PROBLEM: Every entry must appear in the answer exactly as written.

Collected data entries
════════════════════

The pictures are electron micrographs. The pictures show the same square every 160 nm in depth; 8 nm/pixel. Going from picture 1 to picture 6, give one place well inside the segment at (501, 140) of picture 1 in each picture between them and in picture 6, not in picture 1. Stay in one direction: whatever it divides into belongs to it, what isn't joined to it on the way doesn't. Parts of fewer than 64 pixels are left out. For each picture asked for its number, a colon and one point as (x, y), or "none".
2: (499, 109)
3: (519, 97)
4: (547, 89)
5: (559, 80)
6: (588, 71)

════════════════════

RESULT OF THE TASK:
The pictures are electron micrographs. The pictures show the same square every 160 nm in depth; 8 nm/pixel. Going from picture 1 to picture 6, give one place well inside the segment at (501, 140) of picture 1 in each picture between them and in picture 6, not in picture 1. Stay in one direction: whatever it divides into belongs to it, what isn't joined to it on the way doesn't. Parts of fewer than 64 pixels are left out. For each picture asked for its number, a colon and one point as (x, y), or "none".
2: (499, 109)
3: (519, 97)
4: (547, 89)
5: (559, 80)
6: (588, 71)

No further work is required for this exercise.